● Data to examine:
####

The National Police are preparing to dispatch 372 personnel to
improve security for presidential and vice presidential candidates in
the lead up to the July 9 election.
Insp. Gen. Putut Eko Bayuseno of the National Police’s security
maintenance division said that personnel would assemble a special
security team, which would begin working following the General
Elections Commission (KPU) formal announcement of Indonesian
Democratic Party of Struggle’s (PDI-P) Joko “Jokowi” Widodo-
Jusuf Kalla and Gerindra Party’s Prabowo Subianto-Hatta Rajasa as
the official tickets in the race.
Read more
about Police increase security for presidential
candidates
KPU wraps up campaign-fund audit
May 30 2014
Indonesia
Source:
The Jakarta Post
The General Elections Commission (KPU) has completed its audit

####

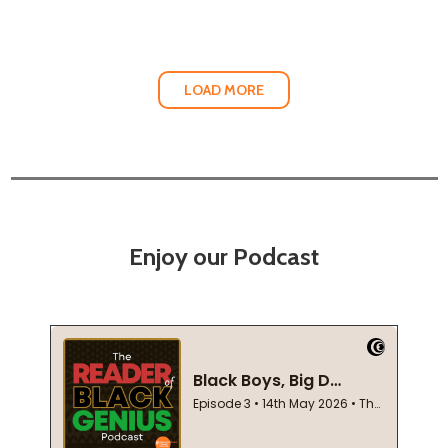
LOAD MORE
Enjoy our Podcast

####

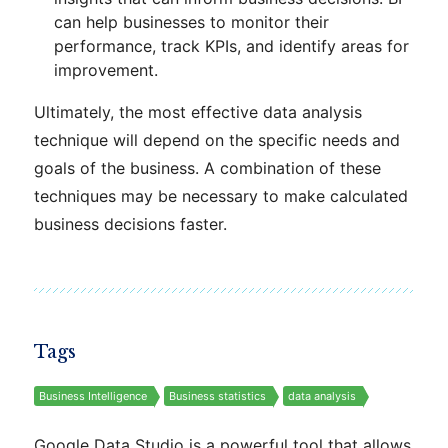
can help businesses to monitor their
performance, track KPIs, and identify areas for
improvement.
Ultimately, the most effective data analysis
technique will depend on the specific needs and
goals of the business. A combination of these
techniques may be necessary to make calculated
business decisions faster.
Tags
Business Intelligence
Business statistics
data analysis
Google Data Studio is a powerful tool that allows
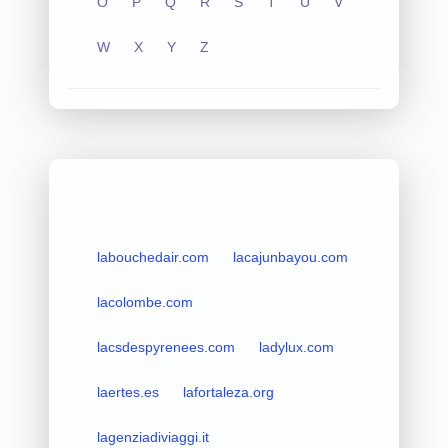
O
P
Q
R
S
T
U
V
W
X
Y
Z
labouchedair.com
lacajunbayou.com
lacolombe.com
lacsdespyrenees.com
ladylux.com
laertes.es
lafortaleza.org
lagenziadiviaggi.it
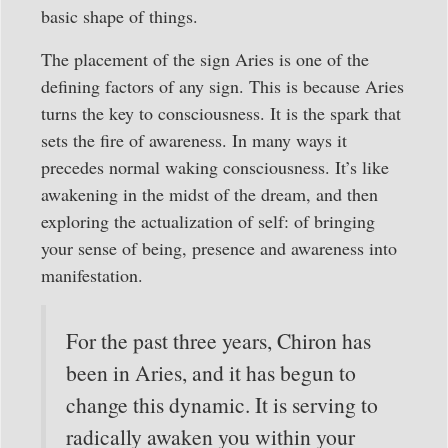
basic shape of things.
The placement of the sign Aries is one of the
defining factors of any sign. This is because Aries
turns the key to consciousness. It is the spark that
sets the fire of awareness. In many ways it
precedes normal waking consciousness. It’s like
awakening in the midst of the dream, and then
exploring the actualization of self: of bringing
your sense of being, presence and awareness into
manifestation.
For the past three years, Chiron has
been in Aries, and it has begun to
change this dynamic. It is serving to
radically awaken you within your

####

● What to produce: Put the lines of the material, from the line containing "The National Police are" up to and including the line containing "Jusuf Kalla and", into a Markdown table with the columns Row and Text. Number each row in the Row column, and leave out any blank lines.

● Output of the task:
| Row | Text |
|---|---|
| 1 | The National Police are preparing to dispatch 372 personnel to |
| 2 | improve security for presidential and vice presidential candidates in |
| 3 | the lead up to the July 9 election. |
| 4 | Insp. Gen. Putut Eko Bayuseno of the National Police’s security |
| 5 | maintenance division said that personnel would assemble a special |
| 6 | security team, which would begin working following the General |
| 7 | Elections Commission (KPU) formal announcement of Indonesian |
| 8 | Democratic Party of Struggle’s (PDI-P) Joko “Jokowi” Widodo- |
| 9 | Jusuf Kalla and Gerindra Party’s Prabowo Subianto-Hatta Rajasa as |